Fundamental analysis: the commonalities between the three asset classes
Let's start with the commonalities, that is, the market movers that, certainly with different degrees of intensity, the three asset classes share.
Certainly, currencies, stocks, and commodities are susceptible to the performance of the real economy. After all, they are, to a greater or lesser extent, an expression of the strength of one or more real economies. This link is very tight when it comes to currencies. Thus, the euro is susceptible to the economic performance of the Euro area. If the economies of Germany, Italy, Spain, Portugal, etc. grow, then the euro gets an upward push. The opposite happens if these economies decline.
As for stocks, exactly the same thing happens. With the only difference that not only the economies as a whole must be analyzed, but also and above all the sectors. So, if you are trading with an automotive sector stock, you need to look at the performance of the automotive sector.
The discourse is more nuanced, but still valid, if we are talking about commodities instead. Basically, the performance of the world economy should be analyzed. So, when the world economy is doing well, and demand is growing, oil (just to name one) appreciates. However, more weight should be given to the performance of economies that "consume" truly significant shares of a certain good. For example, China is "hungry," more than many other countries, for rare metals.
From this perspective, events that, although extemporaneous, convey a perception of instability should also be analyzed. Obviously, these vary from asset to asset, although they may be transversal to them. Thus, the sudden collapse of a government or the outbreak of social tensions can cause a depreciation of the currency operating in that context. Similarly, the outbreak of unrest or worse armed conflicts in an oil-exporting country causes a devaluation of oil itself.

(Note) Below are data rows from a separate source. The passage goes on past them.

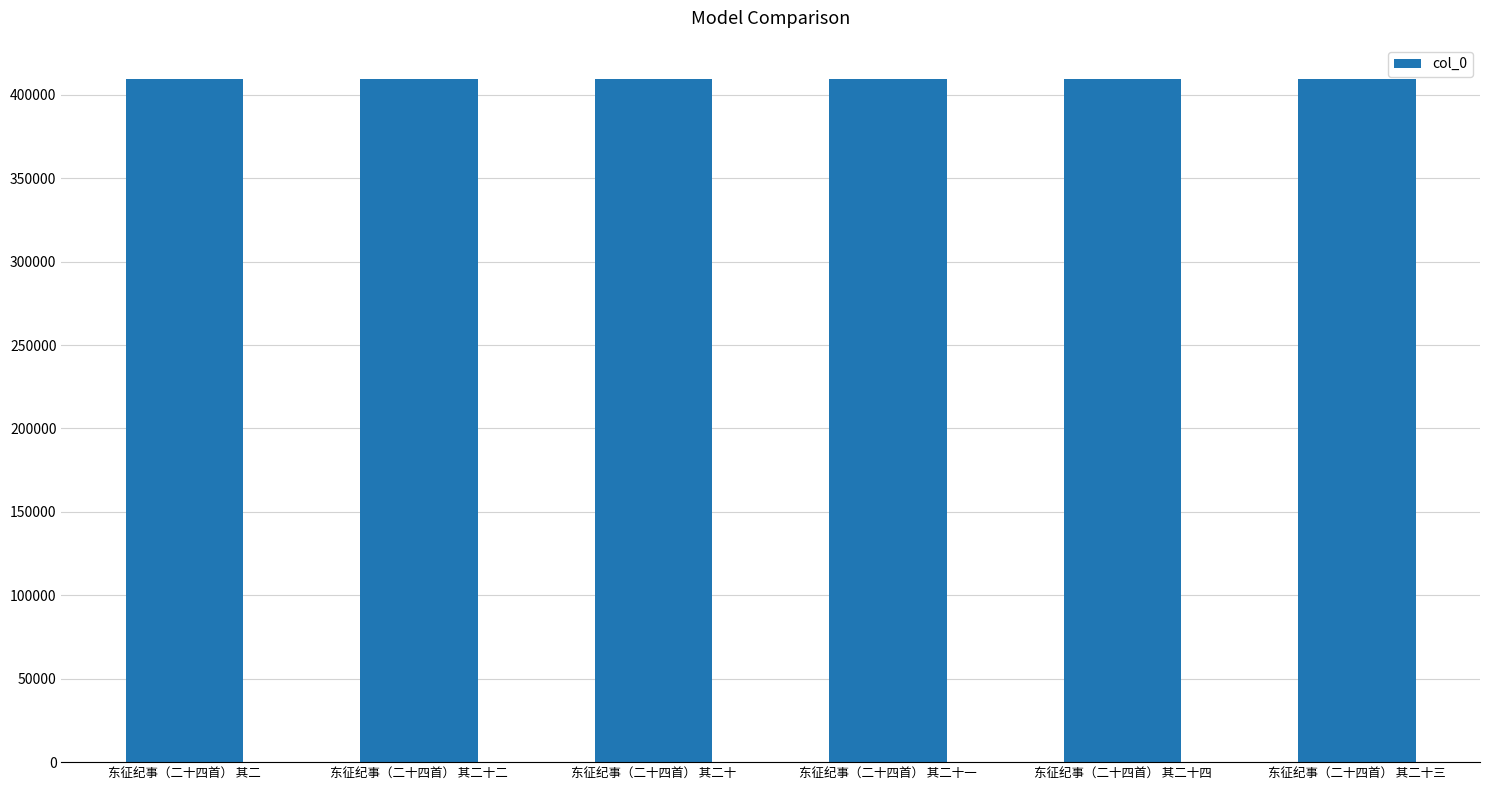

What is the smallest value displayed?

409446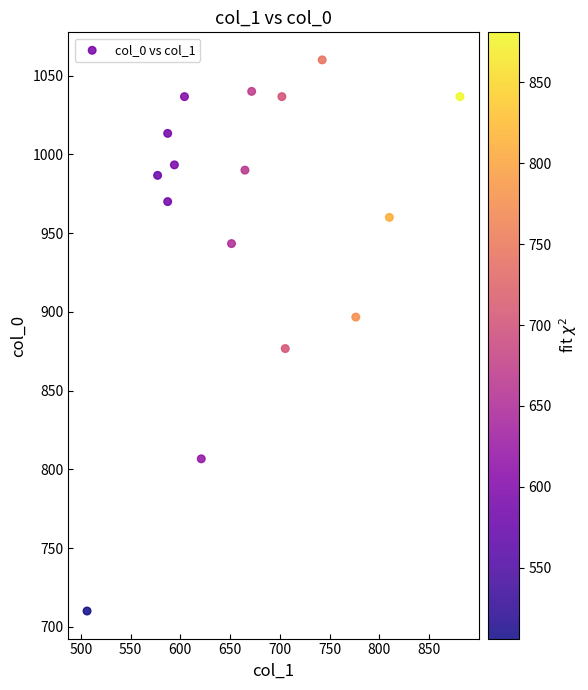

What is the range of X values (max minus min)?

374.6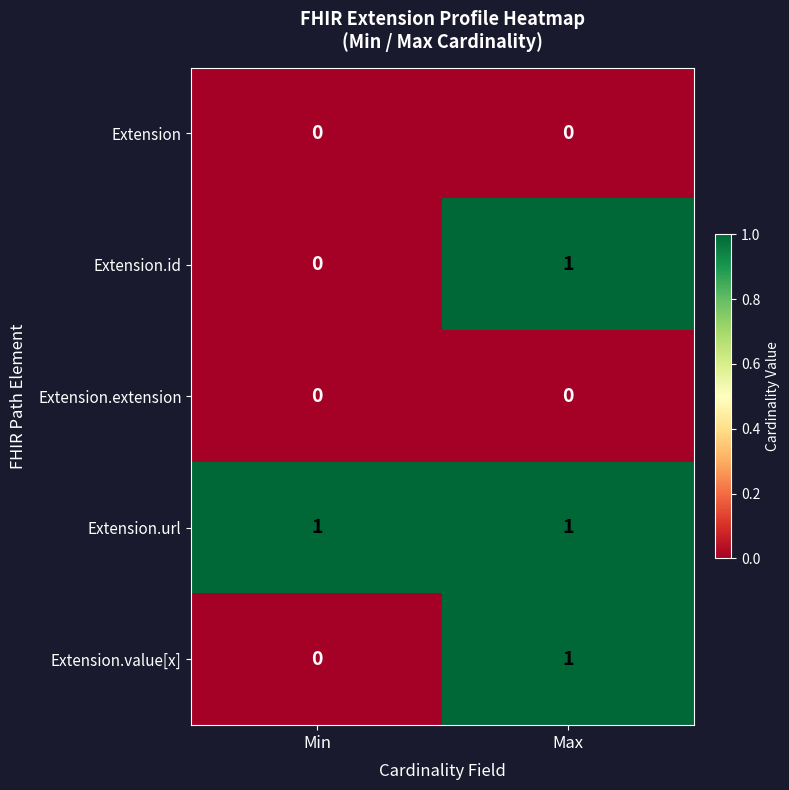

Reading right to left, list all the values displayed in this chart.

Extension: 0	0
Extension.id: 1	0
Extension.extension: 0	0
Extension.url: 1	1
Extension.value[x]: 1	0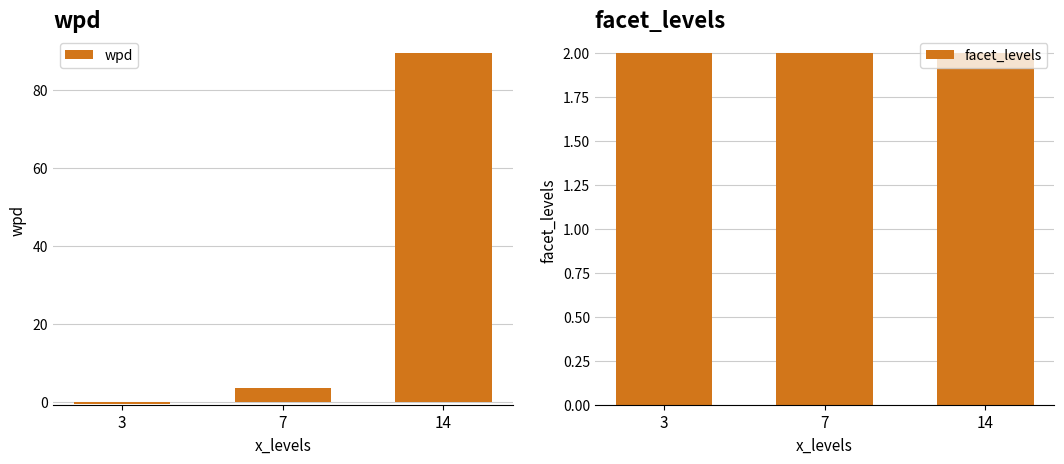

Where is facet_levels nearest to the value 2?

3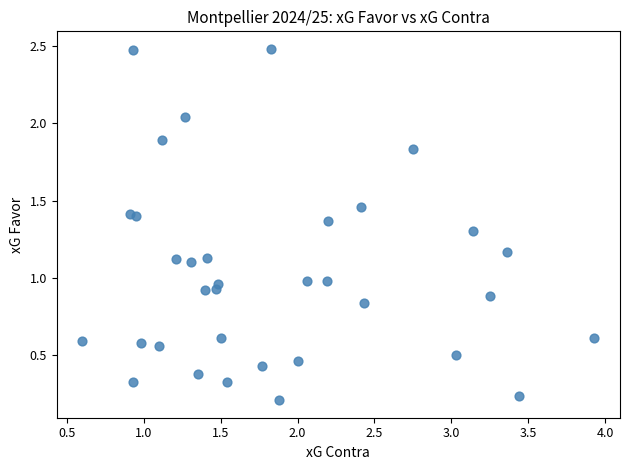

What is the range of X values (max minus min)?

3.3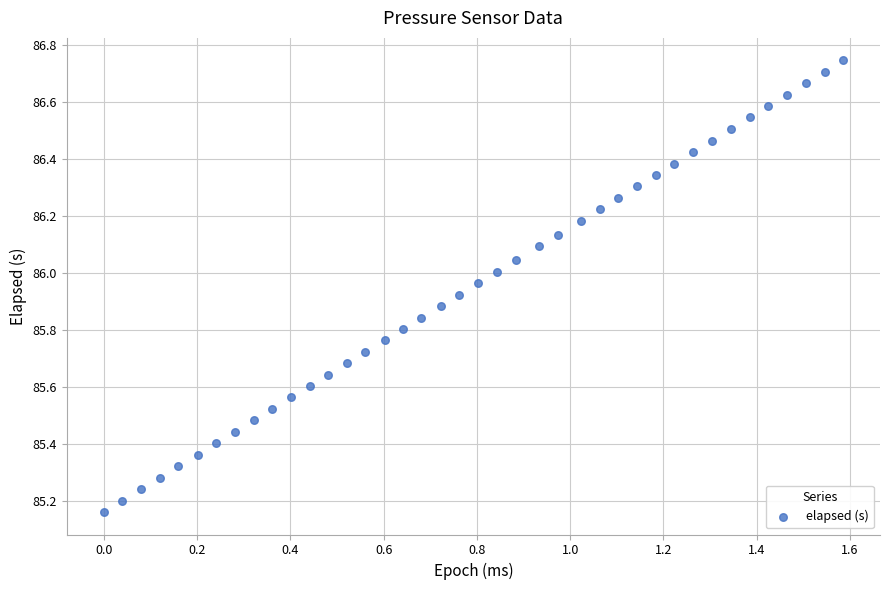

What is the range of Y values (max minus min)?

1.6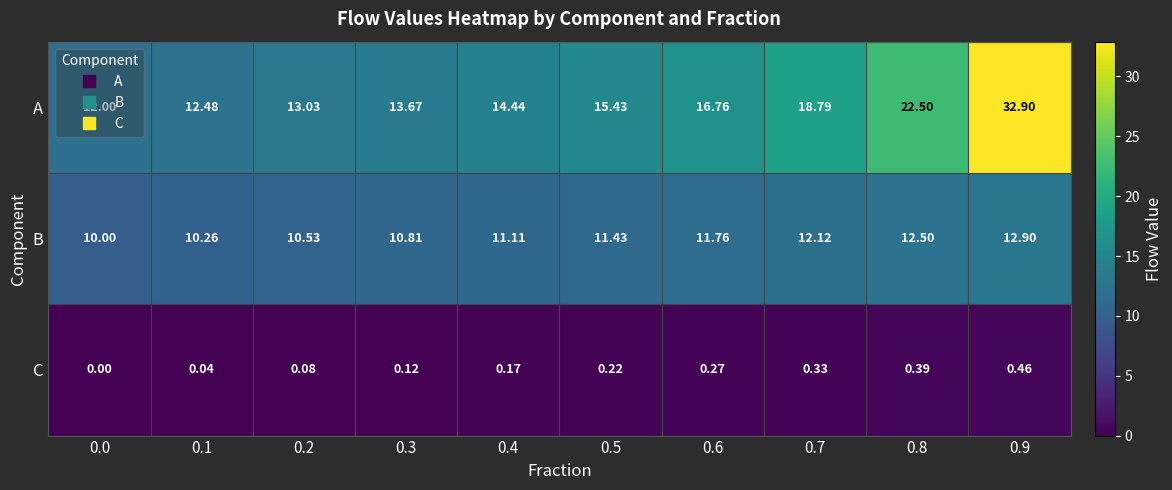

How many series are shown in this chart?

3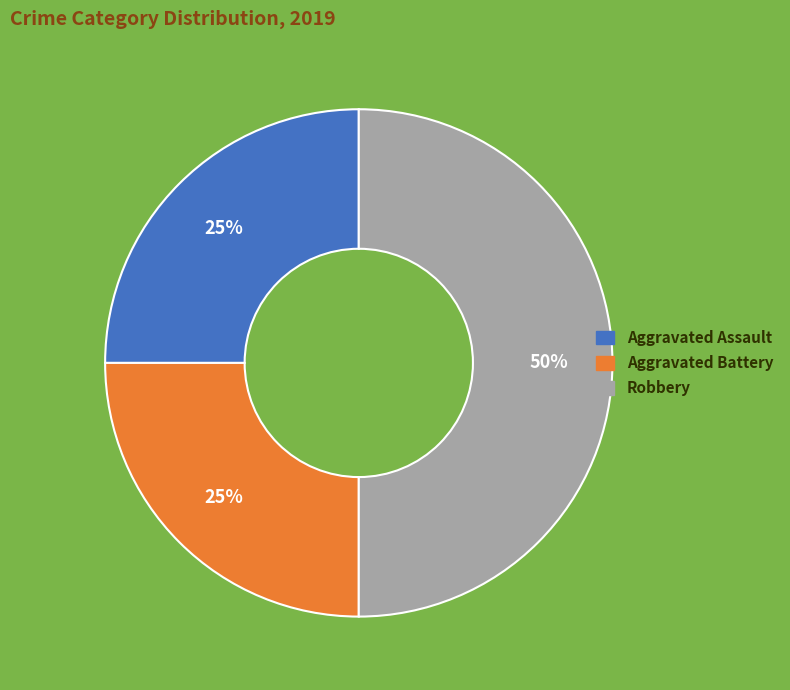

Is the sum of Robbery and Aggravated Assault greater than half?

Yes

Fundamental analysis: the specificities of the three asset classes
The elements of divergence are more numerous than the commonalities. Here are some of the specific market movers for these three asset classes.
Currencies are very susceptible to the monetary policies of central banks. So, when interest rates change or any Quantitative Easing programs are tweaked, the relative currency's quotations undergo a push: upward when the policy tightens; downward when it becomes more accommodative.
Stocks, on the other hand, are susceptible - truly susceptible - to the economic and financial data of the issuing companies. This is not new, and indeed is part of the knowledge widespread even among laypeople, small savers. When a company expresses a certain strength in the reference market, perhaps because it records an increase in turnover, the quotations of its stock tend to rise. The opposite obviously happens if the data worsen, or if they signal a precarious balance sheet condition.
As for commodities... It depends on the commodities. Almost every asset has its own precise assets. Normally, these are events capable of heavily affecting supply, more than demand. So, with regard to oil, the reference is to OPEC decisions, which can deliberate production cuts. As for wheat, cocoa, and other food products, what affects them are changes in production policies rather than a period of drought.
It should be noted, however, that these market movers still enjoy a certain transversality (with respect to asset classes). For example, monetary policies also impact stocks. However, they do so less intensely than they do with currencies.